R slider — set resistance (1–100 Ω).
L slider — set inductance (1–100 mH).
C slider — set capacitance (1–200 µF).
f slider — set the AC source frequency (10–2000 Hz). Source voltage is fixed at V_s = 100∠0° V.
The left panel shows the step-by-step solution; the right panel shows the phasor diagram.

Step 1: Watch how Z_R, Z_L, and Z_C are computed at the given frequency.
Step 2: Z_total = R + j(XL − XC). At resonance, XL = XC and Z_total = R (minimum).
Step 3: Current I = V_s / Z_total. Maximum current occurs at resonance.
Step 4: V_R is in phase with I; V_L leads I by 90°; V_C lags I by 90°.
KVL check: V_R + V_L + V_C must equal V_s = 100 V.
At resonance: V_L and V_C are equal and opposite — they cancel! Z = R and I is at maximum.
V_L and V_C can exceed V_s at resonance if Q > 1 — this is voltage magnification.

\[Z_R = R, \quad Z_L = j\omega L = jX_L, \quad Z_C = \frac{1}{j\omega C} = -jX_C\]
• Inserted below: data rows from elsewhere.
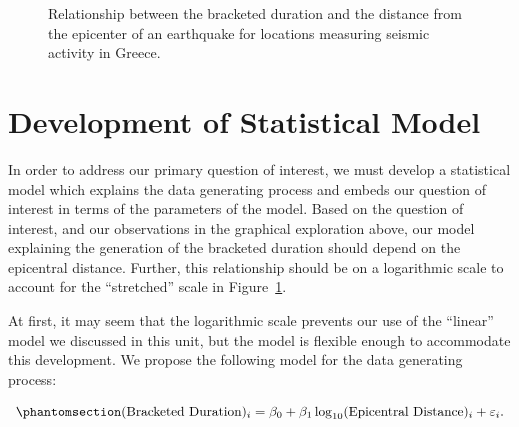 \documentclass[
  letterpaper,
  DIV=11,
  numbers=noendperiod]{scrreprt}
\theoremstyle{definition}
\theoremstyle{definition}
\theoremstyle{plain}
\theoremstyle{remark}
\begin{document}
\begin{figure}


\caption{\label{fig-regrecap-plot}Relationship between the bracketed
duration and the distance from the epicenter of an earthquake for
locations measuring seismic activity in Greece.}

\end{figure}%

\section{Development of Statistical
Model}\label{development-of-statistical-model}

In order to address our primary question of interest, we must develop a
statistical model which explains the data generating process and embeds
our question of interest in terms of the parameters of the model. Based
on the question of interest, and our observations in the graphical
exploration above, our model explaining the generation of the bracketed
duration should depend on the epicentral distance. Further, this
relationship should be on a logarithmic scale to account for the
``stretched'' scale in Figure~\ref{fig-regrecap-plot}.

At first, it may seem that the logarithmic scale prevents our use of the
``linear'' model we discussed in this unit, but the model is flexible
enough to accommodate this development. We propose the following model
for the data generating process:

\begin{equation}\phantomsection\label{eq-regrecap-model}{(\text{Bracketed Duration})_i = \beta_0 + \beta_1 \log_{10}(\text{Epicentral Distance})_i + \varepsilon_i.}\end{equation}
\end{document}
\[Z_{total} = R + j(X_L - X_C)\]

\[\mathbf{I} = \frac{\mathbf{V}_s}{Z_{total}}, \quad |\mathbf{I}| = \frac{V_s}{|Z_{total}|}, \quad \phi_I = -\theta_Z\]

\[\mathbf{V}_R = \mathbf{I} R, \quad \mathbf{V}_L = \mathbf{I}(jX_L), \quad \mathbf{V}_C = \mathbf{I}(-jX_C)\]

\[f_0 = \frac{1}{2\pi\sqrt{LC}} \quad \text{(resonant frequency)}\]

Phasor domain analysis: Replace time derivatives with jω — differential equations become algebra
Series impedance: Add impedances Z = Z_R + Z_L + Z_C
Ohm's law for AC: V = IZ works with complex numbers
KVL in phasor domain: Sum of voltage phasors around a loop = 0
Resonance: When XL = XC, the circuit is purely resistive and current is maximum
Voltage magnification: At resonance, V_L = V_C = Q × V_s